One type of interaction between organisms in an ecosystem is predation. A predator is an animal that captures and feeds on another animal, its prey. Predation affects the size of a prey population, and the size of a prey population affects the size of the predator population. In this activity, snakes will be the predators and mice will be the prey. You will record and interpret changes in the populations of both the predators and prey.

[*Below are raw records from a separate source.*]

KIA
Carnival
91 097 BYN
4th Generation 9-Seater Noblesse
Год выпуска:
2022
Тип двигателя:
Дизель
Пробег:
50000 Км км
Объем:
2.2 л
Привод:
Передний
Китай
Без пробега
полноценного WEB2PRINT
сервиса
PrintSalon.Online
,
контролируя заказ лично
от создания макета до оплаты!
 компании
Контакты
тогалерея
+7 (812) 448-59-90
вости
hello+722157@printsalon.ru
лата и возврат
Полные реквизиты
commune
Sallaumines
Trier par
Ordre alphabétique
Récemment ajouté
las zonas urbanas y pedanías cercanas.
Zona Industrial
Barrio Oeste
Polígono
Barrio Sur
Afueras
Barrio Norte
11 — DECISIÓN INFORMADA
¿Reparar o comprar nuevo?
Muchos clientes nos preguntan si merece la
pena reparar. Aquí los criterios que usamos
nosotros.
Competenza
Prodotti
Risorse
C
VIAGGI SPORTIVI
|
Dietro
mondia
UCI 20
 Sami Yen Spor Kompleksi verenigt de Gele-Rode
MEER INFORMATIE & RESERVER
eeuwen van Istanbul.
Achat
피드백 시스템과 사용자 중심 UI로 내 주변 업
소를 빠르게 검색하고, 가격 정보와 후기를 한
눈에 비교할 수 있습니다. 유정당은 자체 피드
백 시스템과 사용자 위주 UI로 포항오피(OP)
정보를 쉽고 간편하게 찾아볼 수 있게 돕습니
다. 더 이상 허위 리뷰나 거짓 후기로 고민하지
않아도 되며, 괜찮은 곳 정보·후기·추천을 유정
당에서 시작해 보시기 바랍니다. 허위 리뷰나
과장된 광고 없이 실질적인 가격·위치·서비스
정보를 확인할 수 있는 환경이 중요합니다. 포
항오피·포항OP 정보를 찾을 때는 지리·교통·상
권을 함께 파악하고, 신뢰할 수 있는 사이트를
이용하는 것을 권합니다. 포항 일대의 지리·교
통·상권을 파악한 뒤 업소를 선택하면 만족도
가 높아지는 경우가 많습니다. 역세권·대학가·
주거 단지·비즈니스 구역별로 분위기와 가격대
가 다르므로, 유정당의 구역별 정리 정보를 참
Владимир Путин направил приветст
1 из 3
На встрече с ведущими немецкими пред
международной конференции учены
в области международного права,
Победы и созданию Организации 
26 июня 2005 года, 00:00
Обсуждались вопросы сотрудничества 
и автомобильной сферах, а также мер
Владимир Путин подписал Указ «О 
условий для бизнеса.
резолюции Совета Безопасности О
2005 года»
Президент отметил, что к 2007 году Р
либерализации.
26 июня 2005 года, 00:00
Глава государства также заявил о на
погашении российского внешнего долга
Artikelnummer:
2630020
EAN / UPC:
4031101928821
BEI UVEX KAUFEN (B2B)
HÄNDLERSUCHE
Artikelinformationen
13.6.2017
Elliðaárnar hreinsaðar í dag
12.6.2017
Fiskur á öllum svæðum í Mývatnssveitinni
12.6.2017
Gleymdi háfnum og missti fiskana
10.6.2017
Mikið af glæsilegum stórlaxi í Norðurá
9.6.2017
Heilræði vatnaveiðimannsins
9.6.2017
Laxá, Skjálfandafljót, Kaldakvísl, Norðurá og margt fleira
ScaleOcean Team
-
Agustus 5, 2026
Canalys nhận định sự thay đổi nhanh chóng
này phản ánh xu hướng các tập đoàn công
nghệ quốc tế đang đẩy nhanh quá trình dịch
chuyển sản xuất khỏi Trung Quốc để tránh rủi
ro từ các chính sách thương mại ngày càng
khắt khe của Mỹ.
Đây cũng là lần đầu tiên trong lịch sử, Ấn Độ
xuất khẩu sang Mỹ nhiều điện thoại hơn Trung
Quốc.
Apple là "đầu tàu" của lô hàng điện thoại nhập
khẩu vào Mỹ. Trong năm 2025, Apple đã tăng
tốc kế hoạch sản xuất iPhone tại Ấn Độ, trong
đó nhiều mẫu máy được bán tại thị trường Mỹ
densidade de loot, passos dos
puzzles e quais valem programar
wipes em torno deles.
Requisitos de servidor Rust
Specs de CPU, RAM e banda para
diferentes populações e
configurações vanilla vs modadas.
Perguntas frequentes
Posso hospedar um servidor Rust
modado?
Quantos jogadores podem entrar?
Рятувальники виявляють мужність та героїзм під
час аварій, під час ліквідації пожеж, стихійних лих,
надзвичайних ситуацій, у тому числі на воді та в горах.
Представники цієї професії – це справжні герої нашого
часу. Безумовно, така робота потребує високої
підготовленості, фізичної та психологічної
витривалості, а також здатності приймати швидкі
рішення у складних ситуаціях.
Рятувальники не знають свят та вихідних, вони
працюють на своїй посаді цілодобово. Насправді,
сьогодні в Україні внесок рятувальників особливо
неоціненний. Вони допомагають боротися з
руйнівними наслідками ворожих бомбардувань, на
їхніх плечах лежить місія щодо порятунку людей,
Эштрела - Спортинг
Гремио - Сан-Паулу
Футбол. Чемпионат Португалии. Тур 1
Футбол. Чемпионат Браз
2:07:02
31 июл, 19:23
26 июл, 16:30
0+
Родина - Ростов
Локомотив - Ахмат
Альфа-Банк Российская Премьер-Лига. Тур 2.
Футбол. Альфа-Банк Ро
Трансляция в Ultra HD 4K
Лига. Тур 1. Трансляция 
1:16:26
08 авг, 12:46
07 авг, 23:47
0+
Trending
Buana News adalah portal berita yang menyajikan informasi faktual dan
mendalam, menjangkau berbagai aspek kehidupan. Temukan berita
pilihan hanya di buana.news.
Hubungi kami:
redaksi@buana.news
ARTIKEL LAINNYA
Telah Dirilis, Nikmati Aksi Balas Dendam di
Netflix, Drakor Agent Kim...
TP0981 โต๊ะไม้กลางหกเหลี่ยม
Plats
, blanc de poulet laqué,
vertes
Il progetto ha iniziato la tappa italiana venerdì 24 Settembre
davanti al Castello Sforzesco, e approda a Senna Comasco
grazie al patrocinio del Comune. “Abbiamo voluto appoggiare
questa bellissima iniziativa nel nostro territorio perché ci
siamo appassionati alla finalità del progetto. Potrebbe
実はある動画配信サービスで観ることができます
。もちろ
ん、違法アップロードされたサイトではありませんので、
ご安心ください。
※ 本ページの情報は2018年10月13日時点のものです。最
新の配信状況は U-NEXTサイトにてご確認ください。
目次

  • 200 1-inch red squares
  • 50 3-inch blue squares


In this activity, your desk represents an ecosystem. Use the red squares to represent mice. Use the blue squares to represent snakes—predators that feed on mice. You will work with a partner. Decide which one of you will be the predator and which one will be the prey. As you do the activity, record your results in the data table on the next page.

  1. Toss three red squares on your desk. In the data table, write 3 in the column labeled Number of Prey for Generation 1.
  2. Toss one blue square on your desk. Write 1 in the column labeled Number of Predators for Generation 1.
  3. If the blue square is touching one or more red squares, the snake has eaten one or more mice. Remove any red squares that the blue square is touching. Write the correct number of red squares remaining in the column labeled Prey Remaining and 1 in the column labeled Predators Remaining.
  4. If the blue square is not touching a red square, the snake did not eat. A predator that does not eat will die. Remove the blue square. Write 3 under Prey Remaining and 0 under Predators Remaining.
  5. The number of prey doubles in each generation. Multiply the Prey Remaining at the end of Generation 1 by 2. Enter that number under Number of Prey for Generation 2. Add enough red squares to your desk to equal that number. NOTE: When you add squares, toss them on the desk to keep the results random.
  6. In this activity, if a predator dies, a new predator takes its place. If your predator died, add a blue square to your desk. Write 1 under Number of Predators for Generation 2.
  7. The number of surviving predators doubles each generation. If your predator survived, add another blue square to your desk. Write 2 under Number of Predators for Generation 2.
  8. Repeat Steps 3 through 7 for a total of ten generations. NOTE: In this activity, if two predators capture the same prey, only one predator can survive.

Data Table: Results of Activity


Number of Prey

Number of Predators

Prey Remaining

Predators Remaining











Analyze and Conclude

  1. Why does it make sense to start the activity with a ratio of 3 prey to 1 predator? Hint: Think in terms of a food pyramid.
  2. At what point in the activity did the ratio of predators to prey change? What happens at that point?
  3. In well-established communities, the populations of a predator and its primary prey usually increase and decrease in predictable cycles. Why is that the case?
  4. Does the predator-prey relationship provide an advantage for the predator population, the prey population, or both populations? Explain your thinking.
  5. What would happen to a snake population if all of the mice died of disease?

Build Science Skills

Owls are predators of mice and snakes. How would you expect populations of mice and snakes to change when owls join a community?